[[ RECORDED DATA, beginning ]]
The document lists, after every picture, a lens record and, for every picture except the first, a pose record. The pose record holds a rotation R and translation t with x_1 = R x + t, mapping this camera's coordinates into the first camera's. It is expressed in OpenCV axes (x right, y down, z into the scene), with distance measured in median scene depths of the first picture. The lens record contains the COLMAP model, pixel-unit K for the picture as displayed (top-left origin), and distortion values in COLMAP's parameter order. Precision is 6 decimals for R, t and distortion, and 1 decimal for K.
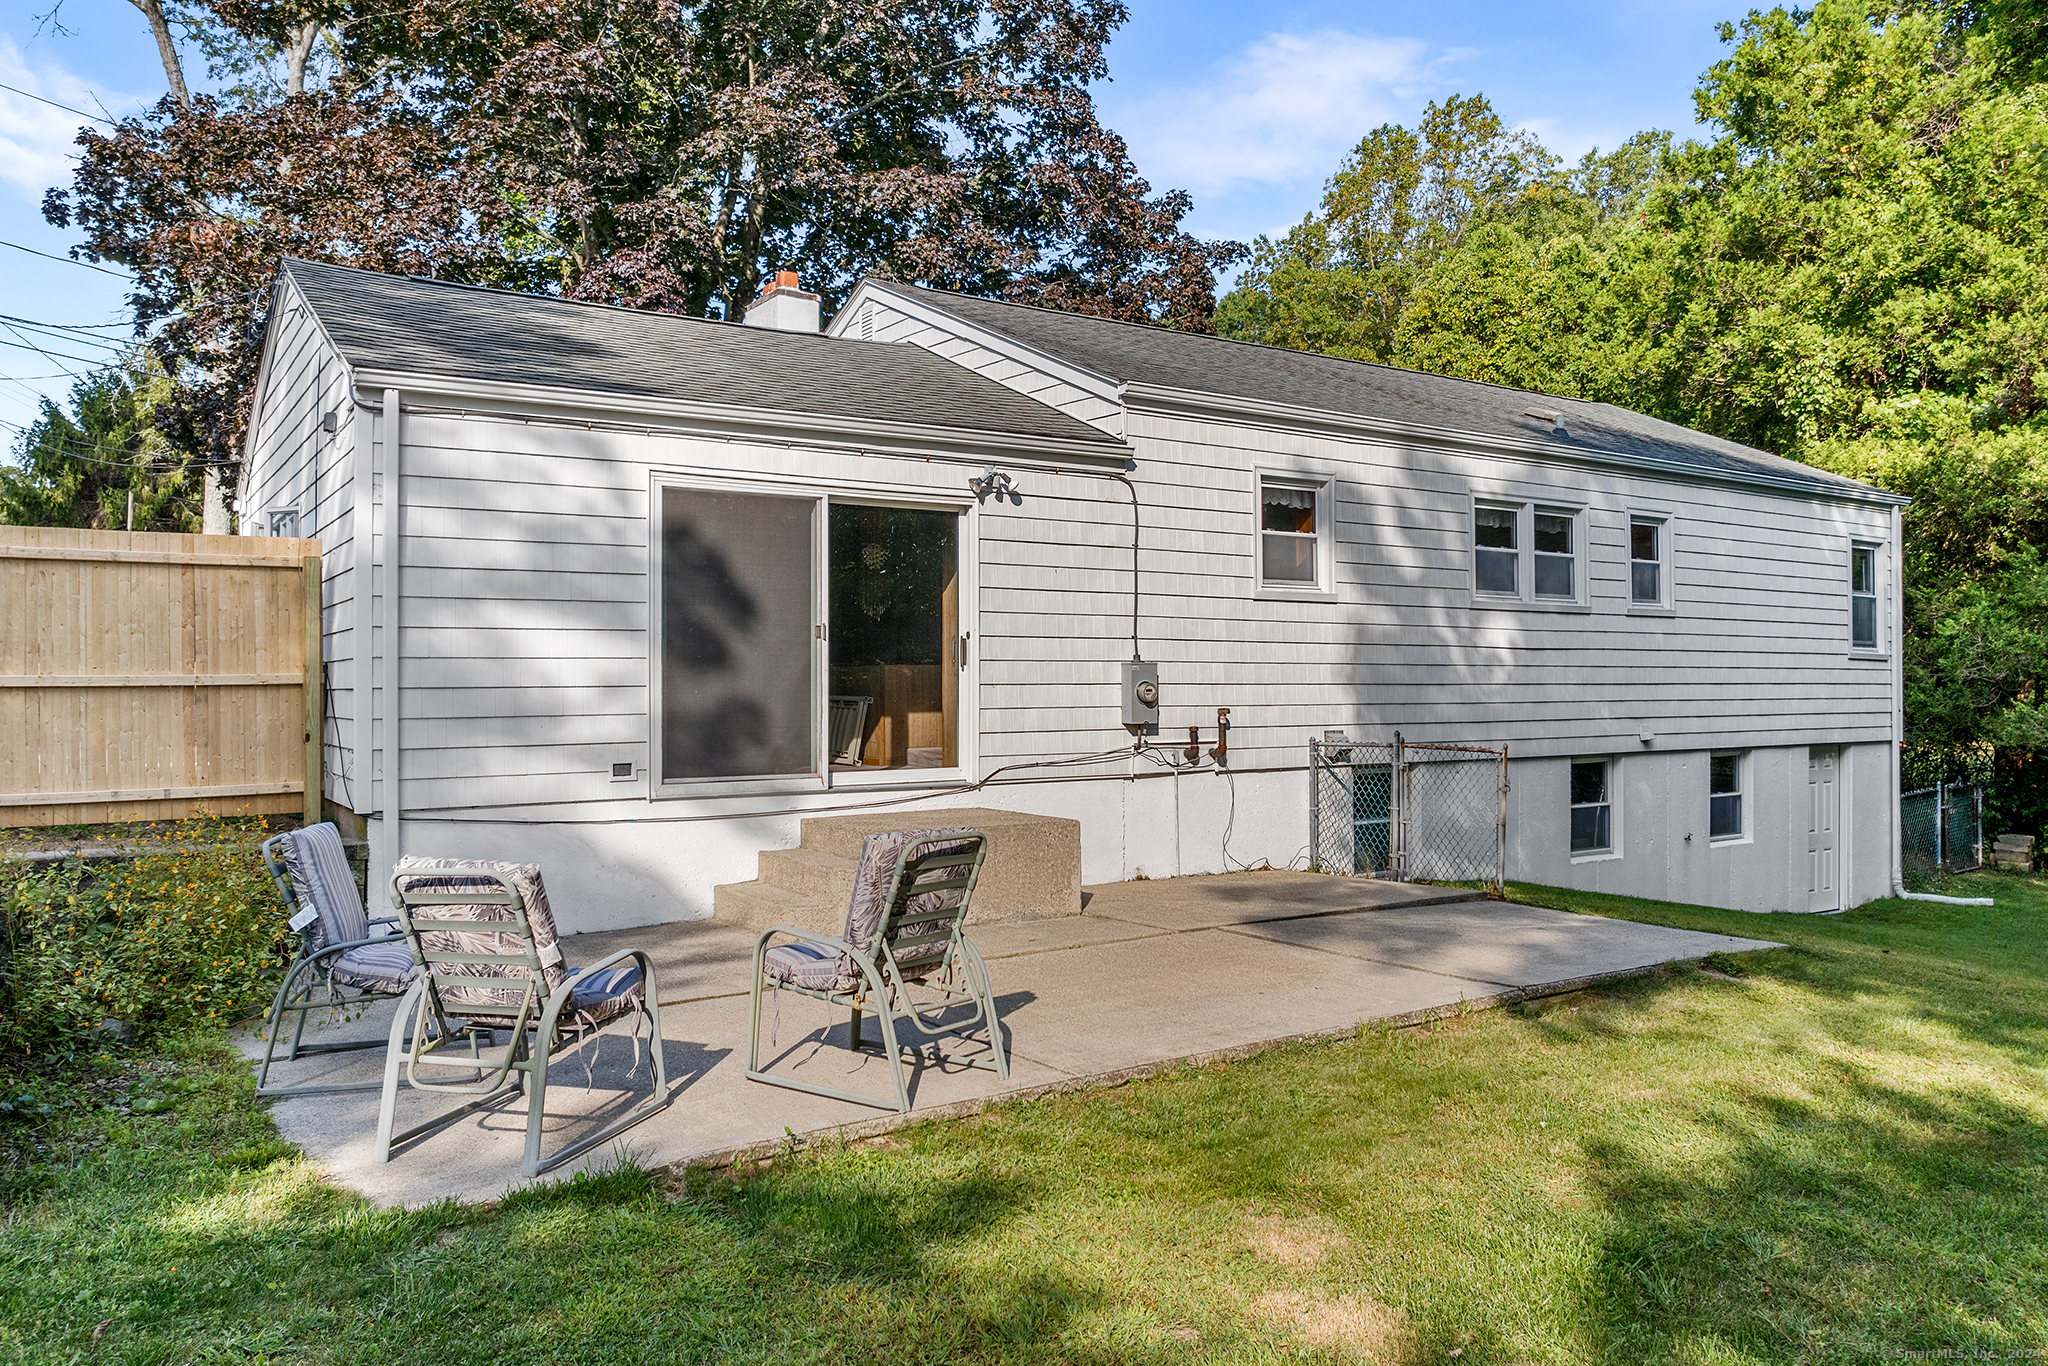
lens RADIAL K [[1440.1, 0, 1021.3], [0, 1440.1, 684.9], [0, 0, 1]] dist [-0.040565, 0.010681]
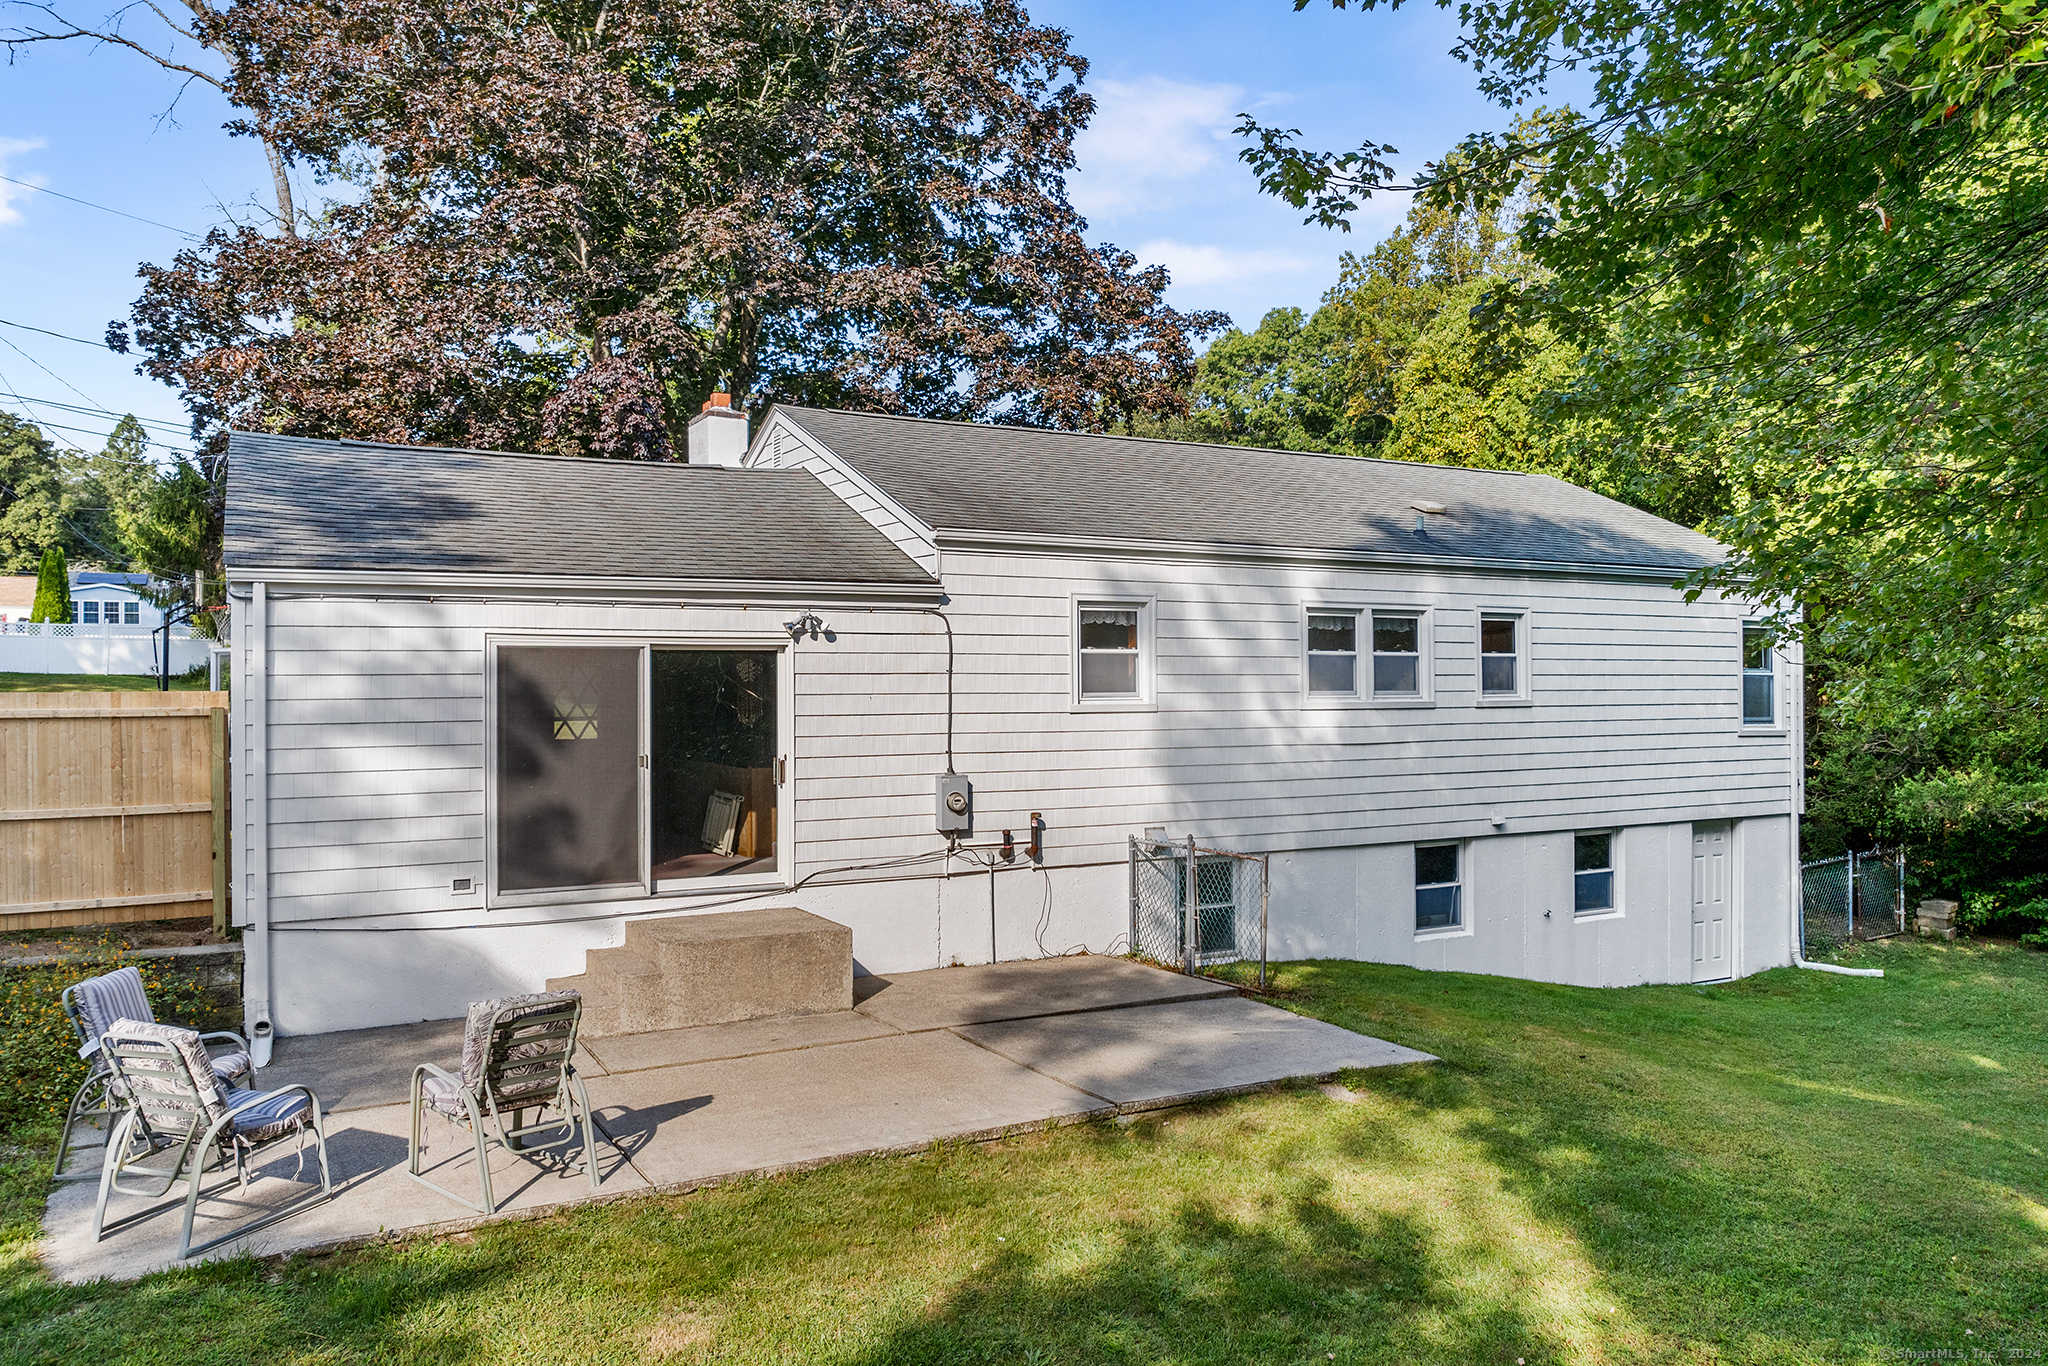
lens RADIAL K [[1440.1, 0, 1026.4], [0, 1440.1, 682.4], [0, 0, 1]] dist [-0.040565, 0.010681]
pose [[0.996021, -0.001949, -0.089093, 0.220838], [0.001826, 0.999997, -0.001459, -0.079135], [0.089096, 0.001291, 0.996022, -0.111300]]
[[ RECORDED DATA, end ]]
▶ EXERCISE DETAILS: Every line of the material is to be quoted exactly, with no pictures carried over.

▶ EXPECTED ANSWER:
The document lists, after every picture, a lens record and, for every picture except the first, a pose record. The pose record holds a rotation R and translation t with x_1 = R x + t, mapping this camera's coordinates into the first camera's. It is expressed in OpenCV axes (x right, y down, z into the scene), with distance measured in median scene depths of the first picture. The lens record contains the COLMAP model, pixel-unit K for the picture as displayed (top-left origin), and distortion values in COLMAP's parameter order. Precision is 6 decimals for R, t and distortion, and 1 decimal for K.
lens RADIAL K [[1440.1, 0, 1021.3], [0, 1440.1, 684.9], [0, 0, 1]] dist [-0.040565, 0.010681]
lens RADIAL K [[1440.1, 0, 1026.4], [0, 1440.1, 682.4], [0, 0, 1]] dist [-0.040565, 0.010681]
pose [[0.996021, -0.001949, -0.089093, 0.220838], [0.001826, 0.999997, -0.001459, -0.079135], [0.089096, 0.001291, 0.996022, -0.111300]]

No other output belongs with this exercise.